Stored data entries
*** Begin section ***

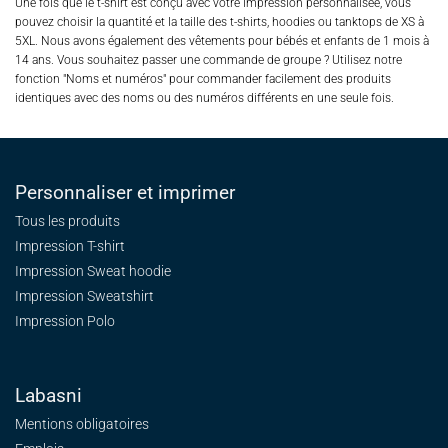
Une fois que le t-shirt est conçu avec votre impression personnalisée, vous
pouvez choisir la quantité et la taille des t-shirts, hoodies ou tanktops de XS à
5XL. Nous avons également des vêtements pour bébés et enfants de 1 mois à
14 ans. Vous souhaitez passer une commande de groupe ? Utilisez notre
fonction "Noms et numéros" pour commander facilement des produits
identiques avec des noms ou des numéros différents en une seule fois.
Personnaliser et imprimer
Tous les produits
Impression T-shirt
Impression Sweat
hoodie
Impression Sweatshirt
Impression Polo
Labasni
Mentions obligatoires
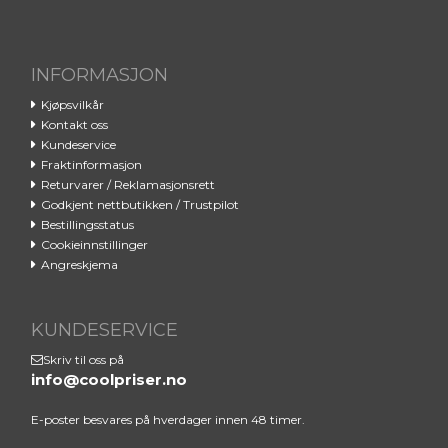
INFORMASJON
Din sjanse til å eie
Kjøpsvilkår
Byredos ikoniske
Kontakt oss
Kundeservice
Gypsy Water
Fraktinformasjon
Returvarer / Reklamasjonsrett
Godkjent nettbutikken / Trustpilot
Meld deg på i dag, så kan du
Bestillingsstatus
Cookieinnstillinger
få Byredo Gypsy Water på
Angreskjema
deg. Vi kårer en vinner den 1.
hver måned. ✔️
KUNDESERVICE
Skriv til oss på
Email
info@coolpriser.no
E-poster besvares på hverdager innen 48 timer.
REGNE MED MEG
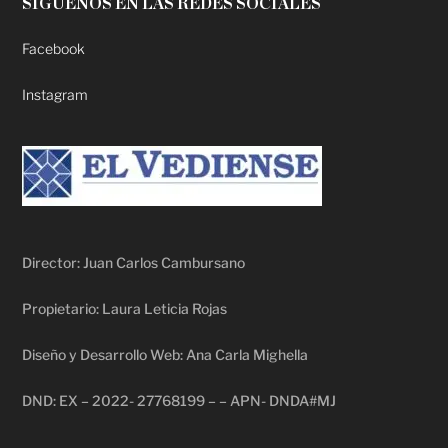
SÍGUENOS EN LAS REDES SOCIALES
Facebook
Instagram
Director: Juan Carlos Cambursano
Propietario: Laura Leticia Rojas
Diseño y Desarrollo Web: Ana Carla Mighella
DND: EX – 2022- 27768199 – – APN- DNDA#MJ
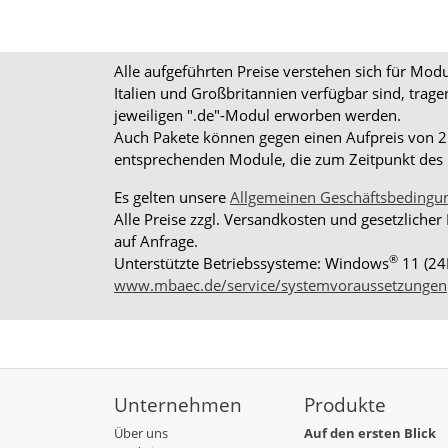
Alle aufgeführten Preise verstehen sich für Mo
Italien und Großbritannien verfügbar sind, trag
jeweiligen ".de"-Modul erworben werden.
Auch Pakete können gegen einen Aufpreis von 25%
entsprechenden Module, die zum Zeitpunkt des K
Es gelten unsere
Allgemeinen Geschäftsbedingu
Alle Preise zzgl. Versandkosten und gesetzlicher
auf Anfrage.
®
Unterstützte Betriebssysteme: Windows
11 (24
www.mbaec.de/service/systemvoraussetzungen
Unternehmen
Produkte
Über uns
Auf den ersten Blick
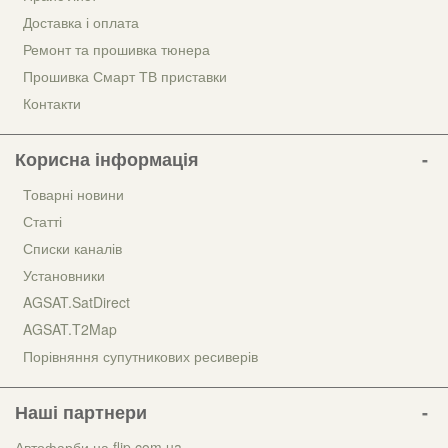
Доставка і оплата
Ремонт та прошивка тюнера
Прошивка Смарт ТВ приставки
Контакти
Корисна інформація
Товарні новини
Статті
Списки каналів
Установники
AGSAT.SatDirect
AGSAT.T2Map
Порівняння супутникових ресиверів
Наші партнери
Автофарби на flip.com.ua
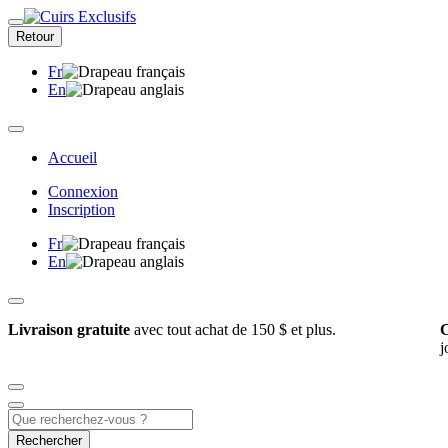
Retour
Fr
En
Accueil
Connexion
Inscription
Fr
En
Livraison gratuite
avec tout achat de 150 $ et plus.
C
j
Rechercher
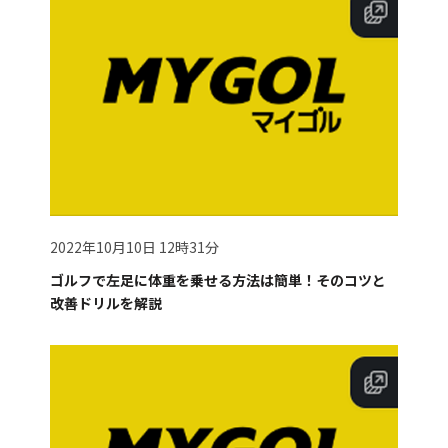
2022年10月10日 12時31分
ゴルフで左足に体重を乗せる方法は簡単！そのコツと
改善ドリルを解説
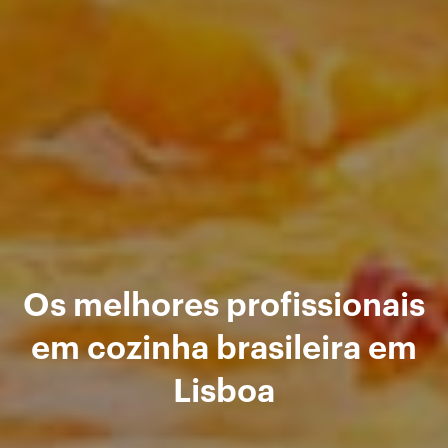
Os melhores profissionais
em cozinha brasileira em
Lisboa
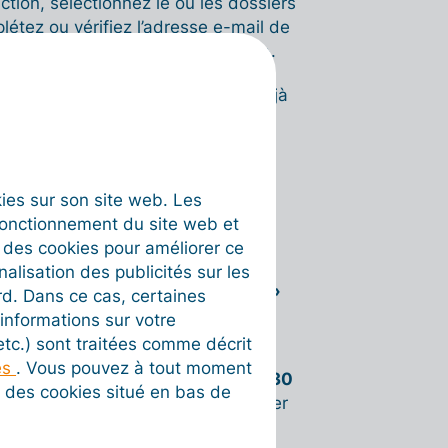
uction, sélectionnez le ou les dossiers
létez ou vérifiez l’adresse e-mail de
ter ou synchroniser à nouveau »
.
ET / SIREN
est détecté comme déjà
vous proposer de lier le dossier
ttre la demande. L’entrepreneur
der le partage avec son expert-
okies sur son site web. Les
vel identifiant sera créé
fonctionnement du site web et
e.
t des cookies pour améliorer ce
nalisation des publicités sur les
voyer les données de connexion »
rd. Dans ce cas, certaines
ur.
informations sur votre
 etc.) sont traitées comme décrit
t ses identifiants. Il pourra ainsi
es
. Vous pouvez à tout moment
ise pendant une période d'essai de
30
on des cookies situé en bas de
valider son abonnement pour continuer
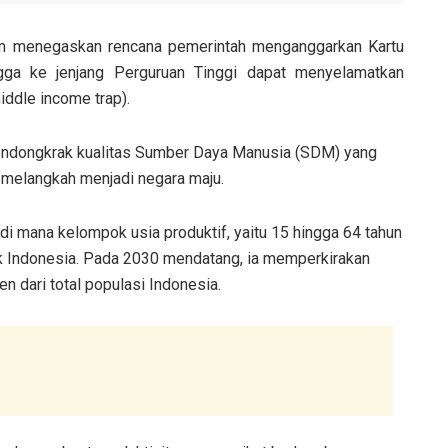
im menegaskan rencana pemerintah menganggarkan Kartu
ngga ke jenjang Perguruan Tinggi dapat menyelamatkan
iddle income trap).
 mendongkrak kualitas Sumber Daya Manusia (SDM) yang
 melangkah menjadi negara maju.
di mana kelompok usia produktif, yaitu 15 hingga 64 tahun
 Indonesia. Pada 2030 mendatang, ia memperkirakan
n dari total populasi Indonesia.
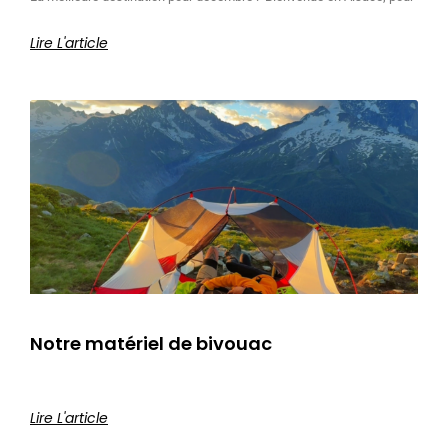
Lire L'article
Notre matériel de bivouac
Lire L'article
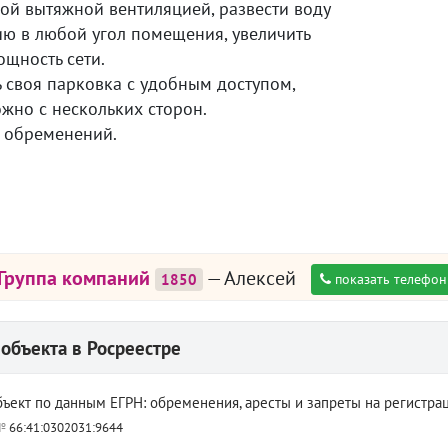
й вытяжной вентиляцией, развести воду
ию в любой угол помещения, увеличить
щность сети.
ь своя парковка с удобным доступом,
жно с нескольких сторон.
 обременений.
 Группа компаний
— Алексей
1850
показать телефон
объекта в Росреестре
ъект по данным ЕГРН: обременения, аресты и запреты на регистра
 №
66:41:0302031:9644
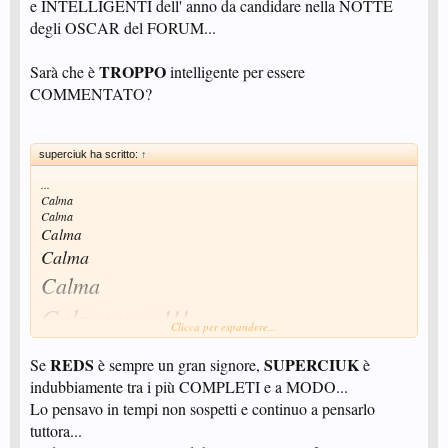
e INTELLIGENTI dell' anno da candidare nella NOTTE
degli OSCAR del FORUM...
TROPPO
Sarà che è
intelligente per essere
COMMENTATO?
superciuk ha scritto:
↑
...
Calma
Calma
Calma
Calma
Calma
Calmaaaaa!!!
Clicca per espandere...
REDS
SUPERCIUK
Se
è sempre un gran signore,
è
indubbiamente tra i più COMPLETI e a MODO...
Lo pensavo in tempi non sospetti e continuo a pensarlo
tuttora...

*** End section ***

AIM OF THE TASK. The copy you return must match the records above exactly, minus any images.

EXERCISE OUTPUT.
Une fois que le t-shirt est conçu avec votre impression personnalisée, vous
pouvez choisir la quantité et la taille des t-shirts, hoodies ou tanktops de XS à
5XL. Nous avons également des vêtements pour bébés et enfants de 1 mois à
14 ans. Vous souhaitez passer une commande de groupe ? Utilisez notre
fonction "Noms et numéros" pour commander facilement des produits
identiques avec des noms ou des numéros différents en une seule fois.
Personnaliser et imprimer
Tous les produits
Impression T-shirt
Impression Sweat
hoodie
Impression Sweatshirt
Impression Polo
Labasni
Mentions obligatoires
INFORMASJON
Din sjanse til å eie
Kjøpsvilkår
Byredos ikoniske
Kontakt oss
Kundeservice
Gypsy Water
Fraktinformasjon
Returvarer / Reklamasjonsrett
Godkjent nettbutikken / Trustpilot
Meld deg på i dag, så kan du
Bestillingsstatus
Cookieinnstillinger
få Byredo Gypsy Water på
Angreskjema
deg. Vi kårer en vinner den 1.
hver måned. ✔️
KUNDESERVICE
Skriv til oss på
Email
info@coolpriser.no
E-poster besvares på hverdager innen 48 timer.
REGNE MED MEG
SÍGUENOS EN LAS REDES SOCIALES
Facebook
Instagram
Director: Juan Carlos Cambursano
Propietario: Laura Leticia Rojas
Diseño y Desarrollo Web: Ana Carla Mighella
DND: EX – 2022- 27768199 – – APN- DNDA#MJ
Alle aufgeführten Preise verstehen sich für Mo
Italien und Großbritannien verfügbar sind, trag
jeweiligen ".de"-Modul erworben werden.
Auch Pakete können gegen einen Aufpreis von 25%
entsprechenden Module, die zum Zeitpunkt des K
Es gelten unsere
Allgemeinen Geschäftsbedingu
Alle Preise zzgl. Versandkosten und gesetzlicher
auf Anfrage.
®
Unterstützte Betriebssysteme: Windows
11 (24
www.mbaec.de/service/systemvoraussetzungen
Unternehmen
Produkte
Über uns
Auf den ersten Blick
Доставка і оплата
Ремонт та прошивка тюнера
Прошивка Смарт ТВ приставки
Контакти
Корисна інформація
Товарні новини
Статті
Списки каналів
Установники
AGSAT.SatDirect
AGSAT.T2Map
Порівняння супутникових ресиверів
Наші партнери
Автофарби на flip.com.ua
Retour
Fr
En
Accueil
Connexion
Inscription
Fr
En
Livraison gratuite
avec tout achat de 150 $ et plus.
C
j
Rechercher
2022年10月10日 12時31分
ゴルフで左足に体重を乗せる方法は簡単！そのコツと
改善ドリルを解説
Os melhores profissionais
em cozinha brasileira em
Lisboa
uction, sélectionnez le ou les dossiers
létez ou vérifiez l’adresse e-mail de
ter ou synchroniser à nouveau »
.
ET / SIREN
est détecté comme déjà
vous proposer de lier le dossier
ttre la demande. L’entrepreneur
der le partage avec son expert-
okies sur son site web. Les
vel identifiant sera créé
fonctionnement du site web et
e.
t des cookies pour améliorer ce
nalisation des publicités sur les
voyer les données de connexion »
rd. Dans ce cas, certaines
ur.
informations sur votre
 etc.) sont traitées comme décrit
t ses identifiants. Il pourra ainsi
es
. Vous pouvez à tout moment
ise pendant une période d'essai de
30
on des cookies situé en bas de
valider son abonnement pour continuer
im menegaskan rencana pemerintah menganggarkan Kartu
ngga ke jenjang Perguruan Tinggi dapat menyelamatkan
iddle income trap).
 mendongkrak kualitas Sumber Daya Manusia (SDM) yang
 melangkah menjadi negara maju.
di mana kelompok usia produktif, yaitu 15 hingga 64 tahun
 Indonesia. Pada 2030 mendatang, ia memperkirakan
n dari total populasi Indonesia.
Lire L'article
Notre matériel de bivouac
Lire L'article
й вытяжной вентиляцией, развести воду
ию в любой угол помещения, увеличить
щность сети.
ь своя парковка с удобным доступом,
жно с нескольких сторон.
 обременений.
 Группа компаний
— Алексей
1850
показать телефон
объекта в Росреестре
ъект по данным ЕГРН: обременения, аресты и запреты на регистра
 №
66:41:0302031:9644
e INTELLIGENTI dell' anno da candidare nella NOTTE
degli OSCAR del FORUM...
TROPPO
Sarà che è
intelligente per essere
COMMENTATO?
superciuk ha scritto:
↑
...
Calma
Calma
Calma
Calma
Calma
Calmaaaaa!!!
Clicca per espandere...
REDS
SUPERCIUK
Se
è sempre un gran signore,
è
indubbiamente tra i più COMPLETI e a MODO...
Lo pensavo in tempi non sospetti e continuo a pensarlo
tuttora...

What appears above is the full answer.